There is a specific class that the clustering module of DRIVE creates. This class is called "RuntimeState" and is passed to each plugin (see code block below). This class has no methods and is used to convey and share state of the application including both data and configuration options. The following section will describe the class attributes so the user understands what information each plugin can access by default.


.. code:: python

    @dataclass
    class RuntimeState:
        """main class to hold the data from the network analysis and the different pvalues"""

        networks: List[Network_Interface]
        output_path: Path
        carriers: Dict[str, Dict[str, List[str]]]
        phenotype_descriptions: Dict[str, Dict[str, str]]
        config_options: dict[str, Any] = field(default_factory=dict)
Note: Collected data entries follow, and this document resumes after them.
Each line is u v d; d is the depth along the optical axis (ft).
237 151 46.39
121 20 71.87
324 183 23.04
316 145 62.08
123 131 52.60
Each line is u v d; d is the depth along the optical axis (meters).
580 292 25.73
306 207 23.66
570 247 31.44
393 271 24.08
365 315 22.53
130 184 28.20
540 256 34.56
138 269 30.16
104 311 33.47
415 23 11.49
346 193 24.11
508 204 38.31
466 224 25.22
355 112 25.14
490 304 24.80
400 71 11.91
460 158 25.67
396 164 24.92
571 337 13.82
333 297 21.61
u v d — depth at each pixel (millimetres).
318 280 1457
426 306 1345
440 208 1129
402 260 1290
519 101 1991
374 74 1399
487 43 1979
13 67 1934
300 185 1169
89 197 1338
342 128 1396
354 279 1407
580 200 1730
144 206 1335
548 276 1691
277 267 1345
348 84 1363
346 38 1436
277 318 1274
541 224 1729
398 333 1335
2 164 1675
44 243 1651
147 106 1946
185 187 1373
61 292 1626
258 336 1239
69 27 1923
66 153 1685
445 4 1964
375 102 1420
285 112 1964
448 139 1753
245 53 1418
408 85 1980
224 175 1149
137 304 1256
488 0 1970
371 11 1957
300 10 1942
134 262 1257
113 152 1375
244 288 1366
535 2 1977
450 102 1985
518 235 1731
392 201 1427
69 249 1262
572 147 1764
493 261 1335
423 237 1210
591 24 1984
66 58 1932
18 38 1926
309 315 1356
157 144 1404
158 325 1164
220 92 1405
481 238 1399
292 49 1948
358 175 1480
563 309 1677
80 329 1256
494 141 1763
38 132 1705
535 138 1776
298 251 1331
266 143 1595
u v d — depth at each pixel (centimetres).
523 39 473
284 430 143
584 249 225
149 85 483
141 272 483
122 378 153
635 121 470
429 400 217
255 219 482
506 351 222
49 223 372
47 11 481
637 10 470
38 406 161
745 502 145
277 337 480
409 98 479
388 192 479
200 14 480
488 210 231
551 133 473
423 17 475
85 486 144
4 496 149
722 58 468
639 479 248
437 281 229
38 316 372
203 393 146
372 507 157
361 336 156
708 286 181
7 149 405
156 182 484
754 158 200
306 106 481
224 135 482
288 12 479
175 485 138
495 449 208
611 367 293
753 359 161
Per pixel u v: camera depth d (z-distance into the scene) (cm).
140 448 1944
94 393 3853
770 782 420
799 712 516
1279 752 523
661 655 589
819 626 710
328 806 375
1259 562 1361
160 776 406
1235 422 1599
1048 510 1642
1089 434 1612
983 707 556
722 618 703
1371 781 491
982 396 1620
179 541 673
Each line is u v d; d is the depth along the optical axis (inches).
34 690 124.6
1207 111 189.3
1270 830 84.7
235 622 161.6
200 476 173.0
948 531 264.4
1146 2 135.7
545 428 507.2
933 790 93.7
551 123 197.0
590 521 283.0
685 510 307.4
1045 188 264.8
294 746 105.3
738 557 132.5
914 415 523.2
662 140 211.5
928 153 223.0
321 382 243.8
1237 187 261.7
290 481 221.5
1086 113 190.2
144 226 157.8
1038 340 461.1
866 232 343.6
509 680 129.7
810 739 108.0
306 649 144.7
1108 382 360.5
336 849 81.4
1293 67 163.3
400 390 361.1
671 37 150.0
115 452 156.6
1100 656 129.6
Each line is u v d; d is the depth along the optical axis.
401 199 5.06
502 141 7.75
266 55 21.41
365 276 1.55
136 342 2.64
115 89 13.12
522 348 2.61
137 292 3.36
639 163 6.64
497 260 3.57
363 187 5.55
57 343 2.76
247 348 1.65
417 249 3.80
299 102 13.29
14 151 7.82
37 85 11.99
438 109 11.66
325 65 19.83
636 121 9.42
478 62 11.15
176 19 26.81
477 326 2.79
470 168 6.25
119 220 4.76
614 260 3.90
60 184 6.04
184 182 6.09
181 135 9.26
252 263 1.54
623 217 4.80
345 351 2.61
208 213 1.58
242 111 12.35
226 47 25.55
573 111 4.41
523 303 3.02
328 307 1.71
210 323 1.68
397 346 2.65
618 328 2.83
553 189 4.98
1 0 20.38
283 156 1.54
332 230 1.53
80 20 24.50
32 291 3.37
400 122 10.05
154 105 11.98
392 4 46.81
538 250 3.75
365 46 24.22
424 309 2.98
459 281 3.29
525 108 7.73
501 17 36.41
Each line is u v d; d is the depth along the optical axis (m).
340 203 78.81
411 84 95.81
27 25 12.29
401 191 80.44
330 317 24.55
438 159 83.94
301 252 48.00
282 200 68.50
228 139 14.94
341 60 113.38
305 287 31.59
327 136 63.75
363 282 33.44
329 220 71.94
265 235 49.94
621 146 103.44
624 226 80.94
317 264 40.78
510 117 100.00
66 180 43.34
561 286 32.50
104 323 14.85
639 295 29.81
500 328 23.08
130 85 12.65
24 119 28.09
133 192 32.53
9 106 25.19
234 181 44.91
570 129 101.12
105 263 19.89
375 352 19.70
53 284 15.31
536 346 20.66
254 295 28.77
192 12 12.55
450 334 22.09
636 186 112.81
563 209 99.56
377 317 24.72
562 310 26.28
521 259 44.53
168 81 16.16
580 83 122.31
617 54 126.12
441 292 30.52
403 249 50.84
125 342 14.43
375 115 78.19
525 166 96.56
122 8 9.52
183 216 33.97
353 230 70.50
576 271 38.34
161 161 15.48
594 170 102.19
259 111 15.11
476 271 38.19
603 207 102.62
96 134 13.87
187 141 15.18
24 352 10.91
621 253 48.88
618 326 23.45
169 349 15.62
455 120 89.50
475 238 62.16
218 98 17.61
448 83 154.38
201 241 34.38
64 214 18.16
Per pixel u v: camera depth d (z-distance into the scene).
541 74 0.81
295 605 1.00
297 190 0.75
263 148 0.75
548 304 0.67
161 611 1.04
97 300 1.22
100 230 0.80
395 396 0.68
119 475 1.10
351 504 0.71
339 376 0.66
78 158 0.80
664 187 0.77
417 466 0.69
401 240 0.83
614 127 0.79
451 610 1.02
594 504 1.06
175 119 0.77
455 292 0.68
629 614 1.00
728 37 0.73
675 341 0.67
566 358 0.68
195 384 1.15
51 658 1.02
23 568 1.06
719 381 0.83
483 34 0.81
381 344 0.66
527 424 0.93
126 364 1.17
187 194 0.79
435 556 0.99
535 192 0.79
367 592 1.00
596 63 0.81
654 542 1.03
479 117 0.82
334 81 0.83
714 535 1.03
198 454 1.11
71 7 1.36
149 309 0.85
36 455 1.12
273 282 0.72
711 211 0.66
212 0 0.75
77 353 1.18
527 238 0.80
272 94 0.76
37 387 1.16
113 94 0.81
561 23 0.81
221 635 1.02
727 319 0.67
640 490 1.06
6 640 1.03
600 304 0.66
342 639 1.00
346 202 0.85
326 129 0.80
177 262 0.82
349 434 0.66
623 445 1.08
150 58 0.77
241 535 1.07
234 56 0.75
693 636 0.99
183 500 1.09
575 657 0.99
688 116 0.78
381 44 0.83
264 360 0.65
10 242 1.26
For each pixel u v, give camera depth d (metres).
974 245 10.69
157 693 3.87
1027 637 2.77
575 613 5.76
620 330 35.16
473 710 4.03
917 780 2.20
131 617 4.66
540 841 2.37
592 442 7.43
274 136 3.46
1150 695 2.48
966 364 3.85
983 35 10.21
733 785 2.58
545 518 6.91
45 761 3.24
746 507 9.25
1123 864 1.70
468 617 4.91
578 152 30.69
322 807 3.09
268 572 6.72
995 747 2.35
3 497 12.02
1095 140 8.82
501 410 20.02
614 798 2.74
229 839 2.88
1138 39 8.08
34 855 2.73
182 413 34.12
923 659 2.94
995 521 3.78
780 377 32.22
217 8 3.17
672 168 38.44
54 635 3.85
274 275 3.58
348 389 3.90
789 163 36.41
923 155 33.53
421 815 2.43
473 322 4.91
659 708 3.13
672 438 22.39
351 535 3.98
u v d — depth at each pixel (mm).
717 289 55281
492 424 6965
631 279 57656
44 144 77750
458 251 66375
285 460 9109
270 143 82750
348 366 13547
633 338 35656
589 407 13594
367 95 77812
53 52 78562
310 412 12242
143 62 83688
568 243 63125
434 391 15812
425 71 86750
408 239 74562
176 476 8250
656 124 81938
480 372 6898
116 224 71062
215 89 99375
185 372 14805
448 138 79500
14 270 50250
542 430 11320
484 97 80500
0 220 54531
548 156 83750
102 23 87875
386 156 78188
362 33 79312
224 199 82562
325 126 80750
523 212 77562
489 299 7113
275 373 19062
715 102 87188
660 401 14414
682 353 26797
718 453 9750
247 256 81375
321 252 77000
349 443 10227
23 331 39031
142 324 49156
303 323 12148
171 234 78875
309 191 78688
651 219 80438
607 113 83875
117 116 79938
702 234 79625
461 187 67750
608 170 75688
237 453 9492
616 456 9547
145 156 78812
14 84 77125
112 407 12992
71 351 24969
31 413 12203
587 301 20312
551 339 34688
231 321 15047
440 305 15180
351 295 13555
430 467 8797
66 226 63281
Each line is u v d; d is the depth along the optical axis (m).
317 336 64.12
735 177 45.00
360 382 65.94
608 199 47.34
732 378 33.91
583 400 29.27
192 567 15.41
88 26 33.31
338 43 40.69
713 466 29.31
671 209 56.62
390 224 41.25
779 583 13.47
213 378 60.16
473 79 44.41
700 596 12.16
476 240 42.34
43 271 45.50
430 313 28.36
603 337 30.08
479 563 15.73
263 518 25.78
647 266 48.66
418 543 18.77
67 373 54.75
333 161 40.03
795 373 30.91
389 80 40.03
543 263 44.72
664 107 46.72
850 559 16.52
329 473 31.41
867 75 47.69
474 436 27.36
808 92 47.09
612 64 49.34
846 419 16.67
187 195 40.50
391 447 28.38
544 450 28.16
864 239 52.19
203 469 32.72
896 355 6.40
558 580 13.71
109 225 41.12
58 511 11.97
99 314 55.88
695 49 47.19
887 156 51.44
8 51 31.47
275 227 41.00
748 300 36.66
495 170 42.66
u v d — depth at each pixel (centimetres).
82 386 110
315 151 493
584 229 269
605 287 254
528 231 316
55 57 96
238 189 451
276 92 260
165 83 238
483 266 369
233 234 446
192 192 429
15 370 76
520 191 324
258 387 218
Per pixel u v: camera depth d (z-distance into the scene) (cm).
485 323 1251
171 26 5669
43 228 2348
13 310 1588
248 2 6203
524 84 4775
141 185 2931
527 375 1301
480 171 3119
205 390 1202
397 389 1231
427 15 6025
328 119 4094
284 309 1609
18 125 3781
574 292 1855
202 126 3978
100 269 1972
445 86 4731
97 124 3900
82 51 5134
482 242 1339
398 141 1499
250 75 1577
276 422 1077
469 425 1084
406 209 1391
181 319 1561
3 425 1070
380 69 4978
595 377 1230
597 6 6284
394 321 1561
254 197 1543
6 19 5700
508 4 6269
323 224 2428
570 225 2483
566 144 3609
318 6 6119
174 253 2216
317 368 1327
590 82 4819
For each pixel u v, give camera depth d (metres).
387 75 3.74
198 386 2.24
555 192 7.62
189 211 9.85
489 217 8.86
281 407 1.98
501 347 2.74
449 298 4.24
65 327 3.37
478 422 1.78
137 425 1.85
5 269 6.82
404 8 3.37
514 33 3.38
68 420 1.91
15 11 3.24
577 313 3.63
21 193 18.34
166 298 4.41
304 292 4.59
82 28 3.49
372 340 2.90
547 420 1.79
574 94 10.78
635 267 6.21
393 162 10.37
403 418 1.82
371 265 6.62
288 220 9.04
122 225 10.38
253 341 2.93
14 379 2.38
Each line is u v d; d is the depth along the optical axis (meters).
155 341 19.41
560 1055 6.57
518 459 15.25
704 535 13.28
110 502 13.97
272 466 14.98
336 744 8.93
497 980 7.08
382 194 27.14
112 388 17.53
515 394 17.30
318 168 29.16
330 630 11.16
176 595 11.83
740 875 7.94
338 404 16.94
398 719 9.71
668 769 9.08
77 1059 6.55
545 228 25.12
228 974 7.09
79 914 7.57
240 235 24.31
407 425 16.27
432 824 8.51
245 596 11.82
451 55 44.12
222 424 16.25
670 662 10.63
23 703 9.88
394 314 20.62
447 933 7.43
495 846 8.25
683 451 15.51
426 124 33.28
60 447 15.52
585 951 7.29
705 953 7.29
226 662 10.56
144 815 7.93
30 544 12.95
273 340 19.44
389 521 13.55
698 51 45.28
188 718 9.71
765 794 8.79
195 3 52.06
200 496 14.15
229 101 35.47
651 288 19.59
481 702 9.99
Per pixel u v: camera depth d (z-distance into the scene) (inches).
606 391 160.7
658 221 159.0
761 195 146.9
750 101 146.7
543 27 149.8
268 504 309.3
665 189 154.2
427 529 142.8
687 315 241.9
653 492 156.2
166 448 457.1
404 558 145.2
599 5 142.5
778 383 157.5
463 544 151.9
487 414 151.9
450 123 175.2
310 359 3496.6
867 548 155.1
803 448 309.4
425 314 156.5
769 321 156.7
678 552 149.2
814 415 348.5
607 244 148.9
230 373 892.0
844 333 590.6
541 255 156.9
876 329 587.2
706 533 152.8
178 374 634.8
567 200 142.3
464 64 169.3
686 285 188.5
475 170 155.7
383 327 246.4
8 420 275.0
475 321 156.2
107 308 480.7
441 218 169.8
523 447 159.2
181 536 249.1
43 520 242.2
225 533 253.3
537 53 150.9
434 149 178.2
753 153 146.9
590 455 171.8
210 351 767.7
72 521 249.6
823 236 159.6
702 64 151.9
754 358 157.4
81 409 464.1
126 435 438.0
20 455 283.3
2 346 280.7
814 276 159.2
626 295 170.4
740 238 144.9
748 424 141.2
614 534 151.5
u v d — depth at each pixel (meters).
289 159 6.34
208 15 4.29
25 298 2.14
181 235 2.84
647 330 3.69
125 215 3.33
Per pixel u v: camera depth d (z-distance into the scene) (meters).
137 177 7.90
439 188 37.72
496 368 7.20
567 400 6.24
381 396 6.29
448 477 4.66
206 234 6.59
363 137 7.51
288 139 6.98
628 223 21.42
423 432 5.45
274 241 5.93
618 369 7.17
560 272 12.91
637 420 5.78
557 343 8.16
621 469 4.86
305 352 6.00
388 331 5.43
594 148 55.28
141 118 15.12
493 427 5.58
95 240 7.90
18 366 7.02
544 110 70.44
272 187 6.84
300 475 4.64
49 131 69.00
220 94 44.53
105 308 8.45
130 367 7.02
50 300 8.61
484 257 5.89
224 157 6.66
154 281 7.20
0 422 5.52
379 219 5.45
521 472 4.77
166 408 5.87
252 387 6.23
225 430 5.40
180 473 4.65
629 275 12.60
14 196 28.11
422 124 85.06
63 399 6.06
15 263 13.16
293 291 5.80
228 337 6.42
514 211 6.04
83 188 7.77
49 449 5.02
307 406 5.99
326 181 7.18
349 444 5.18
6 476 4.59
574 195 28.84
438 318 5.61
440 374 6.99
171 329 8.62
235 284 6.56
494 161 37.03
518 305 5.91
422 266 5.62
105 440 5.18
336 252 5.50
.. admonition:: Changing the Data class attributes

    The attributes described in this section are what DRIVE comes with by default. Users can add additional attributes through custom plugins. The advantages/disadvantages of customizing the class attributes will be discussed in further detail in a future section on creating custom plugins.

Data class attributes:
----------------------
- **networks**: This is a list of all the networks identified by the DRIVE clustering analysis. This list consists of Network objects that are shown by the code block below. These objects have information about the individuals in the cluster, the haplotypes in the cluster, and the size of the cluster. The Network class has attributes for pvalues, and min_pvalue_str but these values are empty until they are calculated by the "pvalues" plugin.

.. code:: python

    @dataclass
    class Network:
        clst_id: float
        true_positive_count: int
        true_positive_percent: float
        false_negative_edges: List[int]
        false_negative_count: int
        members: Union[Set[int], Set[str]]
        haplotypes: Union[List[int], List[str]]
        min_pvalue_str: str = ""
        pvalues: Dict[str, Dict[str, Any]] = field(default_factory=dict)

        def print_members_list(self) -> str:
            """Returns a string that has all of the members' IDs separated by space
            """Returns a string that has all of the members' IDs separated by space

            Returns
            -------
            str
                returns a string where the members list attribute
                is formatted as a string for the output file. Individual strings are joined by comma.
            """
            return ", ".join(list(map(str, self.members)))

        def __lt__(self, comp_class: T) -> bool:
            """Override the less than method so that objects can be sorted in
            ascending numeric order based on cluster id.

            Parameters
            ----------
            comp_class : Network
                Network object to compare.

            Returns
            -------
            bool
                returns True if the self cluster ID is less than the
                comp_class cluster ID.
            """

            return self.clst_id < comp_class.clst_id

.. role:: python(code)
   :language: python

- **output**: This attribute is a path object that describes where to write the DRIVE output to. This path will have a file prefix that DRIVE appends a suffix to when it writes to a file. If you wish to get the parent directory you can just use :python:`network_obj.output.parent`.

- **carriers**: This attribute is a dictionary of dictionaries that tells who cases, controls, and exclusions are for each phenotype. The outer key is the phenotype ID. The inner dictionary has 3 keys: "cases", "controls", "excluded". The values for each of these keys are a list that contains the individual IDs for each case, control, or excluded individual, respectively.

- **phenotype_descriptions**: This attribute is another dictionary of dictionaries that has a description of each phenotype. The outer key is the phenotype ID. The inner key is the string phenotype and has the phenotype description as a value.

- **config_options**: This attribute is a dictionary where the keys represent runtime options that the plugin can use and the values are the state for the runtime option. For example the network writer plugin checks to see if there is a key "compress" and decides whether or not to compress the output file based on the value of this key.